Bitcoin’s realized profit‑and‑loss ratio has dipped to –0.35, a figure that hasn’t been seen in more than three years. The drop, which coincides with the FTX collapse, is being flagged by Cryptoquant as a “bottom signal.” For everyday traders, this means that the market’s long‑term bearish bias may be reaching a low point, potentially setting the stage for a rebound. The signal is not a guarantee of an immediate price jump, but it does suggest that the market has exhausted much of its downside.
At the same time, the big‑name strategy of Michael Saylor is shifting from a buyer to a seller, with a planned dump of 3,588 BTC. Large‑scale sell orders can add pressure to the price, especially when the market is already in a fear state (the fear‑greed index sits at 27). Retail investors should therefore keep an eye on how quickly Saylor’s liquidation unfolds and whether it triggers a short‑term pullback before the broader market can recover.

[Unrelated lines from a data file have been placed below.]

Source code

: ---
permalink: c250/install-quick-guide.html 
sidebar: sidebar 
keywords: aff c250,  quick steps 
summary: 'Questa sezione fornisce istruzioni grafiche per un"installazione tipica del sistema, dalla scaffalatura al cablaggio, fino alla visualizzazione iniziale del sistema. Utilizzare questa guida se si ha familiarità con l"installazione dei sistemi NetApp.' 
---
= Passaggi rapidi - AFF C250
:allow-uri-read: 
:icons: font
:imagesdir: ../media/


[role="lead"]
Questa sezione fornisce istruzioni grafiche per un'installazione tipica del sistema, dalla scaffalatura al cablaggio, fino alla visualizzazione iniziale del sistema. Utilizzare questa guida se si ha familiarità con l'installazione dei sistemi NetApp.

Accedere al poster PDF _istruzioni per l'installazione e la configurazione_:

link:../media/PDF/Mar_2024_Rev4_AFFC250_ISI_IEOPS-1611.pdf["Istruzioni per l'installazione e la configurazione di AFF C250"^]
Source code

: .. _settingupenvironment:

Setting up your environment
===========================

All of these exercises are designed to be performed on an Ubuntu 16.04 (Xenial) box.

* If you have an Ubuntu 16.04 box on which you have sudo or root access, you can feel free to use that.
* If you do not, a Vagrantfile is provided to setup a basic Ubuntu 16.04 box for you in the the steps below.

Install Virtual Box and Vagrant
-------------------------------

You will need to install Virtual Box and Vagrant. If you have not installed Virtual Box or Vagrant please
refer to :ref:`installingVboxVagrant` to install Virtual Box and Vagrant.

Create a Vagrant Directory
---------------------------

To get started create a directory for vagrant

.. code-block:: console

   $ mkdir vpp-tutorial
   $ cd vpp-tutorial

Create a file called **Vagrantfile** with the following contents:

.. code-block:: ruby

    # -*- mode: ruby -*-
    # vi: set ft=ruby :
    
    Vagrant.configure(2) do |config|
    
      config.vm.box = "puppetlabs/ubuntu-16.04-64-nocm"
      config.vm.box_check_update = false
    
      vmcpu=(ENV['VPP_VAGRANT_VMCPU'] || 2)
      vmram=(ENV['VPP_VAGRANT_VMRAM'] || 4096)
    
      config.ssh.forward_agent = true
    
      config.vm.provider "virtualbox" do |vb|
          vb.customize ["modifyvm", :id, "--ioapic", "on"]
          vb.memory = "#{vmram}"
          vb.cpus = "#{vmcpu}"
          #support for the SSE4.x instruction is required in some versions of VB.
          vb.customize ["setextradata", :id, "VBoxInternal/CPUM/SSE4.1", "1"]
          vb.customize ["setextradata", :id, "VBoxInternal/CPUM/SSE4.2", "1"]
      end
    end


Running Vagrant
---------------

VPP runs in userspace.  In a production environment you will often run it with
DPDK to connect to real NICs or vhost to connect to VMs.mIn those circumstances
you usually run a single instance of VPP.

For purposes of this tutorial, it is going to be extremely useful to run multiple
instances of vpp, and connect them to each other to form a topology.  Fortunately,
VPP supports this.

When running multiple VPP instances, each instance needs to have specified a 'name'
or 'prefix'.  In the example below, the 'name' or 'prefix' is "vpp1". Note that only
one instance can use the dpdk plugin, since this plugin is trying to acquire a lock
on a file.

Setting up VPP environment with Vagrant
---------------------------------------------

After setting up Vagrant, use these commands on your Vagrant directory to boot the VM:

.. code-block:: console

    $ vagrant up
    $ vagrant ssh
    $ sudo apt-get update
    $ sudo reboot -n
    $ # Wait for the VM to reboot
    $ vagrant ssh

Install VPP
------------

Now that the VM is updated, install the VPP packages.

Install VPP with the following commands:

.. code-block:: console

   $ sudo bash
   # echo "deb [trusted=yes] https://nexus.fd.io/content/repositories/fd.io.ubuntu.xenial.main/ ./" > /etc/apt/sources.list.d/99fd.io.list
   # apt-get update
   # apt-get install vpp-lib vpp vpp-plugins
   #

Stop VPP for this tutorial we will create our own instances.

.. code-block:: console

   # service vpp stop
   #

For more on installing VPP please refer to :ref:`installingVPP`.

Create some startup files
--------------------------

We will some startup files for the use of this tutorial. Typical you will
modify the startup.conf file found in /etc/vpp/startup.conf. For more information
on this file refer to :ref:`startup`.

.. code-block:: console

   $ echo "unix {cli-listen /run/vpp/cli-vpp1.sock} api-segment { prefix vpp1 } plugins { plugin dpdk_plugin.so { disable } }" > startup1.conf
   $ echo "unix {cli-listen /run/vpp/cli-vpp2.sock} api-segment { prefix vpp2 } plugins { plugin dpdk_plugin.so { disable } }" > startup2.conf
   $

Bitcoin is currently trading just above $63,000, up about 0.9% over the last 24 hours. That modest gain, coupled with the low fear‑greed reading, indicates that sentiment is still cautious. A potential upside could materialise if the bottom signal holds and institutional buying resumes, but any rally will likely be tempered by ongoing sell‑pressure from large holders and the broader macro environment. Watching key support levels around $63,000 and monitoring the pace of Saylor’s sell‑off will be crucial for retail traders looking to time their entries or exits.